There was a big discussion last week about whether zram swap should be the default in a future version of Fedora.
This lead me to think about the RAM disk implementation in nbdkit. In nbdkit up to 1.20 it supports giant virtual disks up to 8 exabytes using a sparse array implemented with a 2-level page table. However it’s still a RAM disk and so you can’t actually store more real data in these disks than you have available RAM (plus swap).
But what if we compressed the data? There are some fine, very fast compression libraries around nowadays — I’m using Facebook’s Zstandard — so the overhead of compression can be quite small, and this lets you make limited RAM go further.
So I implemented allocators for nbdkit ≥ 1.22, including:
$ nbdkit memory 1T allocator=zstd
Compression ratios can be really good. I tested this by creating a RAM disk and filling it with a filesystem containing text and source files, and was getting 10:1 compression. (Note that filesystems start with very regular, easily compressible metadata, so you’d expect this ratio to quickly drop if you filled the filesystem up with a lot of files).
The compression overhead is small, although the current nbdkit-memory-plugin isn’t very smart about locking so it has rather poor performance under multi-threaded loads anyway. (A fun little project to fix that for someone who loves pthread and C.)

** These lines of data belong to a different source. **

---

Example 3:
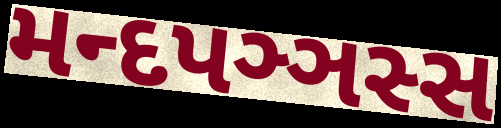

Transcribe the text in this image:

મન્દપઞ્ઞસ્સ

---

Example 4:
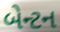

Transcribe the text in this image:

બેન્ટન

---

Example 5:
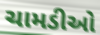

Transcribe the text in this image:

ચામડીઓ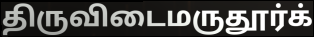
திருவிடைமருதூர்க்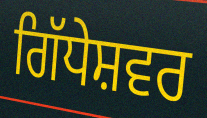
ਗਿੱਧੇਸ਼ਵਰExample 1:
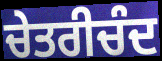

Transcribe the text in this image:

ਚੇਤਰੀਚੰਦ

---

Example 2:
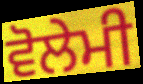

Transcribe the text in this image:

ਵੋਲੇਮੀ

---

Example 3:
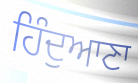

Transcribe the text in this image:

ਹਿੰਦੁਆਣਾ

I also implemented allocator=malloc
which is a non-sparse direct-mapped RAM disk. This is simpler and a bit faster, but has rather obvious limitations compared to using the sparse allocator.
Could we also get dynamic, pre-emptive swapping?

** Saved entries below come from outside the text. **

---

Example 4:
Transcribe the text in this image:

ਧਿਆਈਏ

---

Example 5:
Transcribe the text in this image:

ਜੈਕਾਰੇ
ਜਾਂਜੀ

It is really annoying that when you run out of physical RAM it is like hitting a tarpit. It would be nice, if the system slowly swapped out earlier, before it was really needed – especially if the disk is idle.
E.g.
if free_pct less than 50% {
if ioidle greater than free_pct {
swap some pages out
}
}
It might also be good if the system always swapped out and in chunks of 10 MB: Reading and writing sequentially is pretty fast, but seeking is slow – even on SSDs.
I guess this is more a question about zram rather than nbdkit, and I can’t talk for zram. But for nbdkit, how plugins are written is very flexible, so even if nbdkit-memory-plugin doesn’t exactly do what you want then I’m sure you could write your own. Also nbdkit may be used to back loop-mounted swap files, even from the local machine.